The trustees of the Laurents / Hatcher Foundation, Inc. have announced that Jiréh Breon Holder’s Too Heavy For Your Pocket is the recipient of the annual Laurents / Hatcher Foundation Award. The playwright will receive $50,000 for the play—set at the height of the Civil Rights Movement—and Roundabout Theater Company will receive $100,000 towards its production of the new work. The Off-Broadway theatre is set to stage a rolling world premiere as part of its 2017–2018 season, in association with the Alliance Theatre in Atlanta, Georgia.
In Too Heavy For Your Pocket two couples contemplate justice, love, and their responsibility in rural Tennessee during the Civil Rights Movement.
“I’m thrilled that Too Heavy for Your Pocket has been chosen as the 2017 Laurents/Hatcher Foundation Award recipient,” Roundabout Theatre Company’s artistic director/CEO Todd Haimes said in a press statement. “This award is truly life-changing for a playwright, and he richly deserves it. The committee has recognized, in him and this play, a unique voice—and an impressive achievement in playwriting. It’s difficult to capture both emotional vibrancy and historical authenticity in a period play, but in Too Heavy for Your Pocket, Jiréh has found a way. His writing is beautiful, his story powerful, and his characters unforgettable. I’m looking forward to having the play on our stage next season.” Performance dates, casting, and the creative team have not yet been announced.

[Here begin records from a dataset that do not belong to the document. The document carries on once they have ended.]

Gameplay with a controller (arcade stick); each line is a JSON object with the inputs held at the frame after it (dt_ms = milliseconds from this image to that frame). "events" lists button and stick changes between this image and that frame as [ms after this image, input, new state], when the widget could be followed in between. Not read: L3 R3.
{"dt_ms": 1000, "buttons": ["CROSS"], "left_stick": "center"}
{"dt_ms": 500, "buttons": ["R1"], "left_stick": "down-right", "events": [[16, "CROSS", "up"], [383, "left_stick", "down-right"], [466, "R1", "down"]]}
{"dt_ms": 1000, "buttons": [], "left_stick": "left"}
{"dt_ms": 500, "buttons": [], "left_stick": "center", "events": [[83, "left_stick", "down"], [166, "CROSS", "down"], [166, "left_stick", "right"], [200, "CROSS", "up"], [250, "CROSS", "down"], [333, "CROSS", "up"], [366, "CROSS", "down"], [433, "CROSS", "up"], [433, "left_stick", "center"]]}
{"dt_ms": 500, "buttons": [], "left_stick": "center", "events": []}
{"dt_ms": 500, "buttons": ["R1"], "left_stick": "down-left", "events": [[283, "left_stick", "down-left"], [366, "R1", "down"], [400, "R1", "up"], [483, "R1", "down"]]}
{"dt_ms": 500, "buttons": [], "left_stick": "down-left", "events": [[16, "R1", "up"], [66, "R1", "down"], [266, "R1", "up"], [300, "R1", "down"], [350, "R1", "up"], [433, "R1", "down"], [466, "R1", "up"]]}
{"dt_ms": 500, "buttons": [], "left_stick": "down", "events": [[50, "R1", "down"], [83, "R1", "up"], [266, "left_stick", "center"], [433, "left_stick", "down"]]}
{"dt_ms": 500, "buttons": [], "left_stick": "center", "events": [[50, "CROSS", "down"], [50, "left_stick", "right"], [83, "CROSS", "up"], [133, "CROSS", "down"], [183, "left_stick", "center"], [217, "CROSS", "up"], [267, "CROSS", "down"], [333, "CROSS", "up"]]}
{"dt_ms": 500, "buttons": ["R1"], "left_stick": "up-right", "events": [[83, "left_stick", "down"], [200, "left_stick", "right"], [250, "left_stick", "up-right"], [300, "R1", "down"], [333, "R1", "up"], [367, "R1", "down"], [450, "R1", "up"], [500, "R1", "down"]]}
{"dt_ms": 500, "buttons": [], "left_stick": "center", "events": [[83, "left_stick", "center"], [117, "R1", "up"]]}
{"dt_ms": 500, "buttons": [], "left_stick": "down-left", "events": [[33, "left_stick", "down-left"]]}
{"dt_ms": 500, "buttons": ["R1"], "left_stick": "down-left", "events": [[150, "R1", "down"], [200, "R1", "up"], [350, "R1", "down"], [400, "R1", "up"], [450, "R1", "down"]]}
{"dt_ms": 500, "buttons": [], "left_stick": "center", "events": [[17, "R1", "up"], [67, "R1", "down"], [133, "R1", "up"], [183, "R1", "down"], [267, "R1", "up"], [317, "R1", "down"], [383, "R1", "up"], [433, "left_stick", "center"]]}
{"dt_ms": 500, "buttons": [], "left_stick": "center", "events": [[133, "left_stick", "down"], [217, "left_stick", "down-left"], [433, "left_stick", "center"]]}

Prior to receiving his MFA in Playwriting from the Yale School of Drama in 2016, Holder served as the Kenny Leon Fellow at the Tony-winning Alliance Theatre and co-founded Pyramid Theatre Company in Des Moines, Iowa. He is currently the Playwriting Fellow of the Department of Theatre and Creative Writing at Emory University.
“Our panel unanimously felt the enormous skill and power of Jiréh Breon Holder’s play. It’s a most worthy recipient of this award,” added David Saint, president of the Laurents Hatcher Foundation. In addition to the annual prize, the Foundation also awarded Citations of Excellence to Bekah Brunstetter for her play The Cake, and Mat Smart for Eden Prairie, 1971. Brunstetter and Smart will each receive $15,000.